Record set =>

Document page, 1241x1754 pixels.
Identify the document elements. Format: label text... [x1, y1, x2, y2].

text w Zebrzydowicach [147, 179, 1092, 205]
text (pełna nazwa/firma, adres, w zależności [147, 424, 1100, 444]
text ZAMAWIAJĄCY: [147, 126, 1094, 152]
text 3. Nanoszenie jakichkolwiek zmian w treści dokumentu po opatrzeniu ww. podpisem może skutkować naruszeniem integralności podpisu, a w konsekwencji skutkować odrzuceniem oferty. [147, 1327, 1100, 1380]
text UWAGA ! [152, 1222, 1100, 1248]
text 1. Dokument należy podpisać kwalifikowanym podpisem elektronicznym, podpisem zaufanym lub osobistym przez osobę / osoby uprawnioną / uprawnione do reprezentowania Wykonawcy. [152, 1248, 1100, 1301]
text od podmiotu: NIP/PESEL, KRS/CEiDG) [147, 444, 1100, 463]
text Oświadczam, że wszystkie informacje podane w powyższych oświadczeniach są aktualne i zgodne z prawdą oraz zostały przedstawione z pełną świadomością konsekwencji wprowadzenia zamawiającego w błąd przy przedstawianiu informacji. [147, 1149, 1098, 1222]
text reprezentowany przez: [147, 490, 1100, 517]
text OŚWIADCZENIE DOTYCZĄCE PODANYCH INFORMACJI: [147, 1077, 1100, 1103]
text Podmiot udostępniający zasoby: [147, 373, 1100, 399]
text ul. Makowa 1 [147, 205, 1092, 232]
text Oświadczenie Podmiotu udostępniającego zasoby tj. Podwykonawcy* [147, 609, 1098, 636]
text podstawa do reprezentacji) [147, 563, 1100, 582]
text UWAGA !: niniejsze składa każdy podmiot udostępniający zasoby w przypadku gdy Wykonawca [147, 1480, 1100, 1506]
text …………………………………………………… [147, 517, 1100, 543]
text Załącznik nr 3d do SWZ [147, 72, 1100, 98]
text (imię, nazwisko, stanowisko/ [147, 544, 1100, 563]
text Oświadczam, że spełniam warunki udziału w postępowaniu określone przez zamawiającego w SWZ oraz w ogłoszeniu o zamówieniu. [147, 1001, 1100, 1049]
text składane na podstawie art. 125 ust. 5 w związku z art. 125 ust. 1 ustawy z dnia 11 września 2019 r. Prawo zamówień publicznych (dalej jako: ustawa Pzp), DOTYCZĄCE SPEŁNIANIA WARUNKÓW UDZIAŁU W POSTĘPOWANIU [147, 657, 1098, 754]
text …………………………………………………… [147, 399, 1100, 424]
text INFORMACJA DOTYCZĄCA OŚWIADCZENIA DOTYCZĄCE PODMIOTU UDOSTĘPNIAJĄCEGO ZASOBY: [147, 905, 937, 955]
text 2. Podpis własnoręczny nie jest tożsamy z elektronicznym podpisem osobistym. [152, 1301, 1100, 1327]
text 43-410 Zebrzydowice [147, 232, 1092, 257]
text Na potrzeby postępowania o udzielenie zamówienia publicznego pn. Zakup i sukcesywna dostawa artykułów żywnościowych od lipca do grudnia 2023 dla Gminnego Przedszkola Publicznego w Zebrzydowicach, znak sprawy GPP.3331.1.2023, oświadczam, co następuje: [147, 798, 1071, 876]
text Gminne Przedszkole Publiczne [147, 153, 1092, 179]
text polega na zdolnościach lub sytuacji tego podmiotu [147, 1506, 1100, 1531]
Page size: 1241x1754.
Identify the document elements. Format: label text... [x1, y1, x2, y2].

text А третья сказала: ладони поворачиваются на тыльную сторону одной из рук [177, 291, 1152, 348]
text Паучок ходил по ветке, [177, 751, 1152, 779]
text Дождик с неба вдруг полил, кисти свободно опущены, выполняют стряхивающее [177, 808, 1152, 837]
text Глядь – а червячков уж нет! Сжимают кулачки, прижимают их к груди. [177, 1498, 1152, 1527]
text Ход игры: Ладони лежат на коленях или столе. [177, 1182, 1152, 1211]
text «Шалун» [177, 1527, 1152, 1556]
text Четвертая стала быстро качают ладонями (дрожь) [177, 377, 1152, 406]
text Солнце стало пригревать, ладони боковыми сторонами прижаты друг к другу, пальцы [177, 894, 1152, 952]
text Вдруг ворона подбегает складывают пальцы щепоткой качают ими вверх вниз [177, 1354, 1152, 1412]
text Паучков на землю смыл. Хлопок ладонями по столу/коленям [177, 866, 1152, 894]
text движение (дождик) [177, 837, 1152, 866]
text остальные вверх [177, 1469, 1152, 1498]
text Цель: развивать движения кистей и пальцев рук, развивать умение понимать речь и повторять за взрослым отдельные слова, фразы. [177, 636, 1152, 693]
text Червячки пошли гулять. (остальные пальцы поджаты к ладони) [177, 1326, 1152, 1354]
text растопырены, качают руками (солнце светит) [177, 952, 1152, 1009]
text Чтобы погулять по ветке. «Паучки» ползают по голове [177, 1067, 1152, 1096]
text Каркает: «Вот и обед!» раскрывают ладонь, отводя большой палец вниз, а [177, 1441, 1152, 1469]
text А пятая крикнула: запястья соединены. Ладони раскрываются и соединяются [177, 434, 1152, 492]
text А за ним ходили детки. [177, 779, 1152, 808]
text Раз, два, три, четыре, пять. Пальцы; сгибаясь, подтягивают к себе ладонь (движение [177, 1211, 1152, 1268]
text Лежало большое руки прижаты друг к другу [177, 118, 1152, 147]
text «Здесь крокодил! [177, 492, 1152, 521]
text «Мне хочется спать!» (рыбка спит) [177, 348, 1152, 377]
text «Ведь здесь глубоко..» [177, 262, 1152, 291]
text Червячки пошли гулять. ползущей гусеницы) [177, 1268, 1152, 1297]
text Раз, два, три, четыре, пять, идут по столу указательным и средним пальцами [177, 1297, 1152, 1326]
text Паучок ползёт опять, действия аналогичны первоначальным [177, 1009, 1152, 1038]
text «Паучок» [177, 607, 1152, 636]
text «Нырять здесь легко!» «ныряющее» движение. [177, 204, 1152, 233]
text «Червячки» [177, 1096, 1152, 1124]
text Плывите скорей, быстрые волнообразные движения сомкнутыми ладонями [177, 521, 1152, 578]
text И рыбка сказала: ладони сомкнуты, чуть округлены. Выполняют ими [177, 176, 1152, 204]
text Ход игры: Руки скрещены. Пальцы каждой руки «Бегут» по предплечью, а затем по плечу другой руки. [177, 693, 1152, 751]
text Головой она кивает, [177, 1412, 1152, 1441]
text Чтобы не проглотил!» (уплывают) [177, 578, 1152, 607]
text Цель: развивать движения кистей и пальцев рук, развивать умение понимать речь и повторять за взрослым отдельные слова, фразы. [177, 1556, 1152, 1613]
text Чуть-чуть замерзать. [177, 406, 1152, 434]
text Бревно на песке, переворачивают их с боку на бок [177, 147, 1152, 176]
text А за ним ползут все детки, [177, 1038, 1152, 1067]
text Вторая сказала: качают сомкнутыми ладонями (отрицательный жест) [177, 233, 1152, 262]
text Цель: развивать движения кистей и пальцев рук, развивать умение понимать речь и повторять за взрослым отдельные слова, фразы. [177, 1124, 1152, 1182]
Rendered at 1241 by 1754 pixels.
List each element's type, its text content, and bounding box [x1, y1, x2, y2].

Task objective =>
Your response should contain each line of the entries above that holds the string "ладонями".

Response below =>
text Четвертая стала быстро качают ладонями (дрожь) [177, 377, 1152, 406]
text Паучков на землю смыл. Хлопок ладонями по столу/коленям [177, 866, 1152, 894]
text Плывите скорей, быстрые волнообразные движения сомкнутыми ладонями [177, 521, 1152, 578]
text Вторая сказала: качают сомкнутыми ладонями (отрицательный жест) [177, 233, 1152, 262]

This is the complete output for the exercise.